▶ Extracted data entries:
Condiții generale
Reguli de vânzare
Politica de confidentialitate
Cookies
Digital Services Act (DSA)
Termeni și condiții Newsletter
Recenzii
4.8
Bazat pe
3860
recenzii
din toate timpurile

▶ WHAT IS BEING ASKED: The reply should contain all of the entries exactly as shown above.

▶ OUTPUT OF THE EXERCISE:
Condiții generale
Reguli de vânzare
Politica de confidentialitate
Cookies
Digital Services Act (DSA)
Termeni și condiții Newsletter
Recenzii
4.8
Bazat pe
3860
recenzii
din toate timpurile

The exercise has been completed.